Section 66-8-115(A). The jury was instructed consistent with this statutory language. Both at trial and on appeal, the State contends that Defendant's conduct at the stop light prior to the traffic stop violated the portion of Section 66-8-115 criminalizing driving in an "exhibition of speed or acceleration." Id. The State does not contend that Defendant engaged in any race, competition, contest, or test. Defendant argues that in order to be convicted under Section 66-8-115 for exhibition of speed or acceleration, two elements must be present-first, there must be a competition or agreement with another driver, and second, any exhibition must include a display of driving skill or prowess to an audience.
{9} In service of his primary contention that a person can violate Section 66-8-115 only by making an agreement with another or by engaging in a competition, Defendant relies on a non-precedential memorandum opinion from this Court. In State v. Dominguez , this Court stated in passing that, "[a]s *1069for exhibition of speed, [ Section 66-8-115 ] applies to drag racing and speed competitions." No. 30,189, memo op., 2010 WL 4162159, at *3 (N.M. Ct. App. May 4, 2010) (non-precedential). Dominguez did not, however, address the elements necessary for conviction under Section 66-8-115, nor did it address conduct similar to that at issue in this appeal. Id. To the extent Dominguez can be read to require that a race or competition with another is a necessary element of every violation of Section 66-8-115, that conclusion is contrary to the clear and unambiguous language in the statute, as discussed below, and is in tension with an earlier Supreme Court opinion in which the Court imposed no such requirement. See State v. Luna , 1980-NMSC-009, ¶¶ 5, 10, 93 N.M. 773, 606 P.2d 183 (construing municipal ordinance identical to Section 66-8-115 and concluding that a traffic stop was "reasonable and valid" where the defendant "pull[ed] away from a street intersection at a high rate of acceleration, causing the rear tires of his car to spin on the pavement"), abrogated on other grounds by Horton v. California , 496 U.S. 128, 110 S.Ct. 2301, 110 L.Ed.2d 112 (1990). Consequently, we do not find Dominguez persuasive and we decline to follow its rationale. See Rule 12-405(A) NMRA ("Non-precedential dispositions may be cited for any persuasive value[.]").

===============

_Task list:_
a) Reproduce word for word the part of the court opinion excerpt above that opens with the words containing "Section 66-8-115(A). The" and closes with "to an audience.".
b) Answer these questions from the court opinion excerpt above:
(i) Which portion of Section 66-8-115 does the State contend Defendant's conduct at the stop light violated?
(ii) In State v. Luna, what did the defendant do that led the Court to call the traffic stop "reasonable and valid"?
(iii) Which rule is cited as allowing non-precedential dispositions to be cited for persuasive value?

_Input data:_
===============

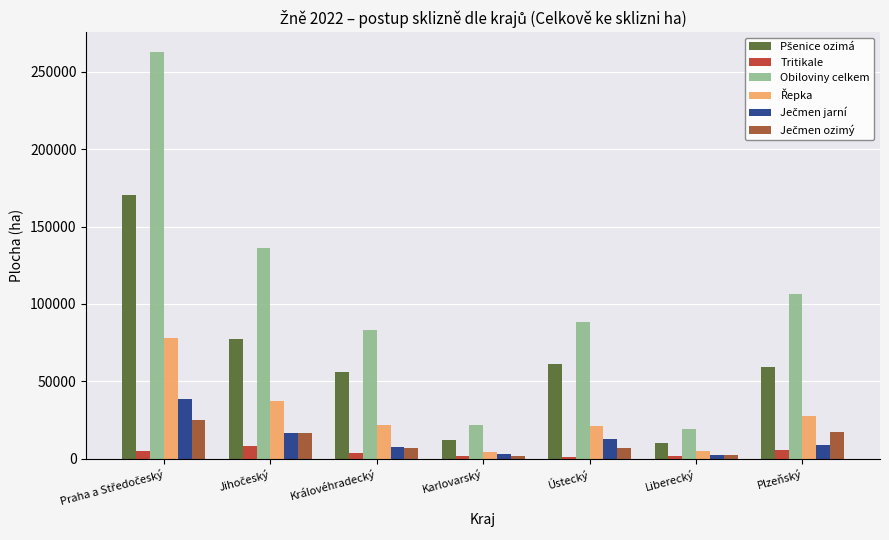

How many categories are shown in the chart?

7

===============

_Task-by-task outputs:_
a)
Section 66-8-115(A). The jury was instructed consistent with this statutory language. Both at trial and on appeal, the State contends that Defendant's conduct at the stop light prior to the traffic stop violated the portion of Section 66-8-115 criminalizing driving in an "exhibition of speed or acceleration." Id. The State does not contend that Defendant engaged in any race, competition, contest, or test. Defendant argues that in order to be convicted under Section 66-8-115 for exhibition of speed or acceleration, two elements must be present-first, there must be a competition or agreement with another driver, and second, any exhibition must include a display of driving skill or prowess to an audience.

b)
(i) The portion criminalizing driving in an "exhibition of speed or acceleration."
(ii) The defendant pulled away from a street intersection at a high rate of acceleration, causing the rear tires of his car to spin on the pavement.
(iii) Rule 12-405(A) NMRA.